Capitolo 66
SETTIMANA DELLA MEMORIA
Frase del giorno: a noi giovani costa doppia fatica mantenere le nostre opinioni in un tempo in cui ogni idealismo è annientato e distrutto, in cui gli uomini si mostrano dal loro lato peggiore, in cui si dubita della verità, della giustizia e di Dio.
Anna Frank
«E lei come fa a conoscere mio padre?» gli chiedo, trovandomi in un momento di grande sconforto.
«E chi non lo conosce qui? È un lavoratore instancabile, e non prova vergogna di fronte a niente e nessuno!» risponde l'uomo mulatto, guardandomi con tenerezza.
«La prego! Mi dica dove si trova! Ho bisogno di vederlo» gli dico, guardandomi freneticamente intorno.
«Mi dispiace deluderti ragazzo, ma non si trova qui» mi dice, grattandosi il mento da cui sporge una barbetta incolta.
«E dove allora?» piagnucolo, fermandomi di scatto: sento il grande desiderio di prenderlo per il pigiama e scuoterlo con forza.
«È andato ad Auschwitz. Penso gli abbiano dato un incarico lì. È così diligente» osserva, ignorando la mia agitazione.
Non rispondo neanche.
Chiudo gli occhi con sgomento, cercando di tornare a respirare regolarmente, mentre sento la mano di Friedrich sulla schiena che tenta di consolarmi.
Nella mia mente, le immagini del fumo grigio che usciva dal comignolo mi gettano in uno stato di disperazione, e non posso fare altro che provare pena per la mia condizione attuale.
Mi allontano, lasciando gli altri indietro, e ripercorro con la mente tutto il viaggio che mi ha portato fin qui.
Dopo una bellissima permanenza nella nostra casa, un giorno papà è uscito per andare ad aiutare, e non è più tornato.
Un soldato ci ha attirato con false speranze nel ghetto, dove di papà non c'era neanche la traccia.
Sono fuggito dal ghetto cercandolo disperatamente, e mi sono ritrovato in un bosco dove sono stato accolto con calore da tanti ragazzi.
Ho rischiato in più di un'occasione la mia vita per tornare nel centro città, mi sono sforzato fisicamente e per un pelo non sono morto.
Ho avuto un'insolita permanenza nell'ospedale, ho viaggiato con la mente, ripensando a lui, e ho controllato ripetutamente la cartina della città per trovare una nuova strada.
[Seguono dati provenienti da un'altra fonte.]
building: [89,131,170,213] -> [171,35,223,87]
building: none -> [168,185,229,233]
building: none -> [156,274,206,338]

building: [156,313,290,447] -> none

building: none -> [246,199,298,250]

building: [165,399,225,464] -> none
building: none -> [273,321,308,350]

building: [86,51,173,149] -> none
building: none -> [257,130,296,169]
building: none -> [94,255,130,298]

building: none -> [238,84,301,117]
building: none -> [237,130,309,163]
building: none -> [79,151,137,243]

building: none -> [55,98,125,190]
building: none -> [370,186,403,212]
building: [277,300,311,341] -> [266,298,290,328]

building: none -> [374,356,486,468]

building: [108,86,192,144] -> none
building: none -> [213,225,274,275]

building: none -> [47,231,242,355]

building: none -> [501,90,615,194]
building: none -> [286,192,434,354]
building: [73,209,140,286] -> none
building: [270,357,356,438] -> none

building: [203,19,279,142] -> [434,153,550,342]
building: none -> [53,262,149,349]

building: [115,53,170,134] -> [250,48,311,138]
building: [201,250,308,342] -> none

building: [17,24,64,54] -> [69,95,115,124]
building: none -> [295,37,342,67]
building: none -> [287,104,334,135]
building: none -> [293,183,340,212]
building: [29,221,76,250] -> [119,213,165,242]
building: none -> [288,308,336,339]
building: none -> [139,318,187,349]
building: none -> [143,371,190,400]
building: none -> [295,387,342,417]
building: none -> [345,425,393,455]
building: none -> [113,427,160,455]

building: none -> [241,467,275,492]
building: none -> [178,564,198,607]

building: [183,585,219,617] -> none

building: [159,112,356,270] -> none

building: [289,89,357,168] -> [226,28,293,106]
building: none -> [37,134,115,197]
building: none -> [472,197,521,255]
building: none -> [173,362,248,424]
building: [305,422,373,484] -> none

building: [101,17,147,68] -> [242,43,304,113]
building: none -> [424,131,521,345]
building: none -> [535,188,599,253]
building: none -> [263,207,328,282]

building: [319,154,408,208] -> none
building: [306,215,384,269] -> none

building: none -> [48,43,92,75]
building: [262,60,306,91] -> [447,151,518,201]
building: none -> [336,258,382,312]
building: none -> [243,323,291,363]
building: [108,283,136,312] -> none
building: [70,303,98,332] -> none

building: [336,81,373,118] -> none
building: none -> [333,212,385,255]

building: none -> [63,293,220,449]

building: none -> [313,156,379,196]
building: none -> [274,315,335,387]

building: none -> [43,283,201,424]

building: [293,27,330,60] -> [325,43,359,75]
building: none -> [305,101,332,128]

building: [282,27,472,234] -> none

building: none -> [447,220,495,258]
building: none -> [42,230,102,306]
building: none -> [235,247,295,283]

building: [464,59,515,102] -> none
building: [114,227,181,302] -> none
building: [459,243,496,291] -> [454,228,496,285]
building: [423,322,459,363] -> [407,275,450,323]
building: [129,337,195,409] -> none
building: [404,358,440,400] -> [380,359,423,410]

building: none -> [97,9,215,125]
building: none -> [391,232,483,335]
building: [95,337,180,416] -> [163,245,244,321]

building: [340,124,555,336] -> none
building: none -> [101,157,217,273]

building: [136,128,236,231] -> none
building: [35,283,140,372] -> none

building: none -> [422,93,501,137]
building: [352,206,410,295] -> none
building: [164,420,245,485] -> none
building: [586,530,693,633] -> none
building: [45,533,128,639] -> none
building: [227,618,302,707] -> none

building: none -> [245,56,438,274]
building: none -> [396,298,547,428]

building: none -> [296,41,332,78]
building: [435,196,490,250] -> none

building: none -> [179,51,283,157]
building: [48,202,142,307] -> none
Mi sono innamorato, ho raggiunto finalmente la maturità e mi sono assunto molte responsabilità, e in tutto questo arrivo ad una conclusione che mi destabilizza: il fallimento non era contemplato.
Ho cercato disperatamente papà con la consapevolezza che avrei ricostituito la mia famiglia, ma non avevo mai ipotizzato che le SS avessero potuto fargli molto male.
Me lo immaginavo prima a casa di un vicino per riparare qualche mobile, poi nascosto nel ghetto, e infine risucchiato dalla terra ariana, e tutto sembrava così verosimile che ho costruito un mondo surreale.
No, Uri.
La vita non è fatta solo dal rifugio, da Alexander, dalla cara Anja, da Malka e Sarah e dalla tua famiglia.
La vita non è un vasto mazzo di carte fortunate.
La vita, qui, è principio di morte, e la morte forse è vita.
Mi sento così distrutto che ora, dopo tanto, faccio una cosa inaspettata: prego.
Ed è in mezzo al viale che porta alla baracca di Monowitz, dando le spalle all'uomo mulatto e al controverso Friedrich, che un ragazzino quasi maggiorenne giunge le mani in preghiera, muovendo confusamente la testa.
Il ragazzino piange, crolla in ginocchio.
I due spettatori lo raggiungono, cercando di sollevarlo, ma lui continua a pregare Dio perché i suoi cari siano vivi.
Prega per i fratelli, per la mamma e per il padre.
Prega per Sarah e Malka, chiuse ad Auschwitz.
Prega per Anja, costretta a subire le violenze del padre.
Prega perché Dio abbia pietà delle anime dei poveri orfanelli, quei corpi candidi a cui non è stata data sepoltura.
Ma soprattutto prega che un kapò arrivi e lo punisca per il suo gesto.
Un colpo sulla schiena, un altro colpo basterebbe per stroncarlo, un punto bene assestato.
Se non lo farà, allora ci sarà sempre l'alternativa del filo spinato: i nazisti non avranno la soddisfazione di bruciare il suo corpo come stanno facendo con gli altri.